▶ **DOCUMENT EXCERPT**
It seems like the img_url is not parsed from request body

openocr_1 | 22:09:13.255899 OCR_CLIENT: ocrRequest after: ImgUrl: , EngineType: ENGINE_TESSERACT, Preprocessors: []

tleyden commented 9 years ago

You should see something like the following output in your OCR_WORKER logs:

23:58:02.389856 OCR_WORKER: Creating new OCR Worker
23:58:02.390277 OCR_WORKER: Run() called...
23:58:02.390316 OCR_WORKER: dialing "amqp://xxx:yyy@162.222.178.49/"
23:58:17.427673 OCR_WORKER: got Connection, getting Channel
23:58:17.455394 OCR_WORKER: binding to: decode-ocr

and the fact that you are not seeing this tells me that the OCR_WORKER is either connecting to the wrong rabbitmq uri, or is trying to connect before its launched.

To test a workaround, can you add some "sleeps" somehow in your fig config for the OCR_WORKER? Make it sleep for 30s before trying to startup. I guess the long term fix might be to have a timeout and a retry loop in the go code when it connects to rabbit.

I think the log message "OCR_CLIENT: ocrRequest before: ImgUrl: ," is misleading, lets ignore that for now.

tleyden commented 9 years ago

Once we get this working, I'll add the fig file to the repo/docs. Thanks for contributing that!

tleyden commented 9 years ago

and the fact that you are not seeing this tells me

I mean, the fact that you are not seeing these two lines:

23:58:17.427673 OCR_WORKER: got Connection, getting Channel
23:58:17.455394 OCR_WORKER: binding to: decode-ocr
alexproca commented 9 years ago

I can add command in worker command: sleep 30;open-ocr-worker -amqp_uri ...

alexproca commented 9 years ago

The 30 seconds delay was the problem. I figured it out and made a pull reqest #33 with fig configuration

tleyden commented 9 years ago

Thanks!

tleyden commented 9 years ago

I added a ticket to address the retry issue: https://github.com/tleyden/open-ocr/issues/34, at which point we can remove the ugly workaround.

Also, do you have any instructions on how to use the fig files? (I've never used fig, but have heard a lot about it).

alexproca commented 9 years ago

I will write in readme how to start with open-ocr with fig but first I would like to add stroke width preprocessor into fig configuration.

tleyden commented 9 years ago

Ok great

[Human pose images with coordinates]
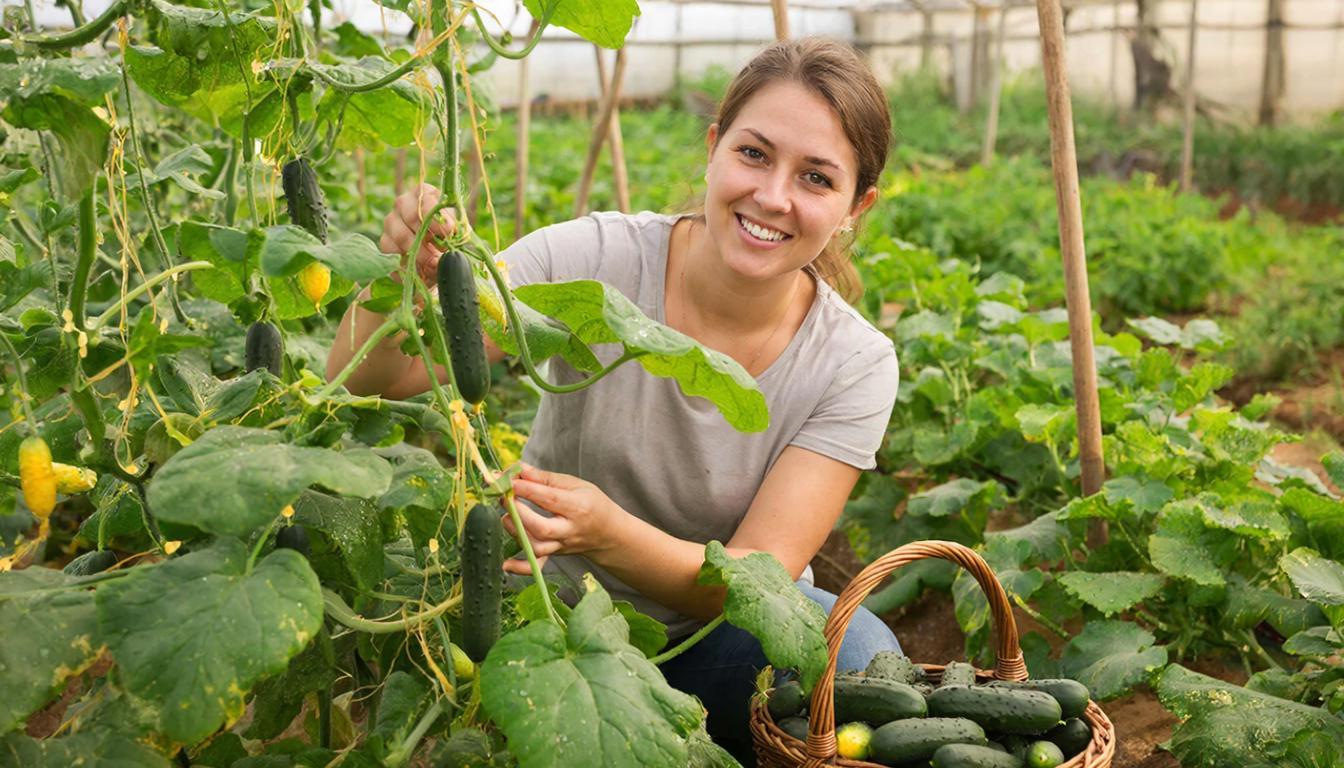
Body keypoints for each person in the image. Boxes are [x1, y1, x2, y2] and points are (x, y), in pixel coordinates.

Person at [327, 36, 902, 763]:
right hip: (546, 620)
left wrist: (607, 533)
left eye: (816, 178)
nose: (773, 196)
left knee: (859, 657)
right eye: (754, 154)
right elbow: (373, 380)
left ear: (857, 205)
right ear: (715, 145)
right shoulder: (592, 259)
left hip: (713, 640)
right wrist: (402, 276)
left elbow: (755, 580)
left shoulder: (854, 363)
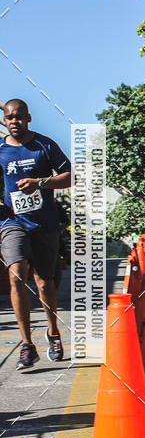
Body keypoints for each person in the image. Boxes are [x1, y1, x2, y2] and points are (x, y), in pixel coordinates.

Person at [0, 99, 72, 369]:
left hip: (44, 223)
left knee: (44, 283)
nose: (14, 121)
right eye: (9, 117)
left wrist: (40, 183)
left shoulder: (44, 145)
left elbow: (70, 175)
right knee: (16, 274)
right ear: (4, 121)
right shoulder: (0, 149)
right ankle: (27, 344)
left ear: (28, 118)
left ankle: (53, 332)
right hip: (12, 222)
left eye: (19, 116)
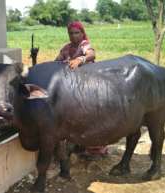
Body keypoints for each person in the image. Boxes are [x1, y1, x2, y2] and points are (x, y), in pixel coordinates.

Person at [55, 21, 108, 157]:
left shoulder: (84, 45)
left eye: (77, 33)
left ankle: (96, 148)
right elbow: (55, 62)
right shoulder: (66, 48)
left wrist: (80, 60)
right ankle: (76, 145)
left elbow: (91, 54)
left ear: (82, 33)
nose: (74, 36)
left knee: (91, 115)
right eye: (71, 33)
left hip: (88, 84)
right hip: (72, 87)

▶ **WORK REQUEST**
In the OCR worker discussion, what is the number of the pull request submitted with the fig configuration?

▶ **SOLUTION FOR THIS EXERCISE**
#33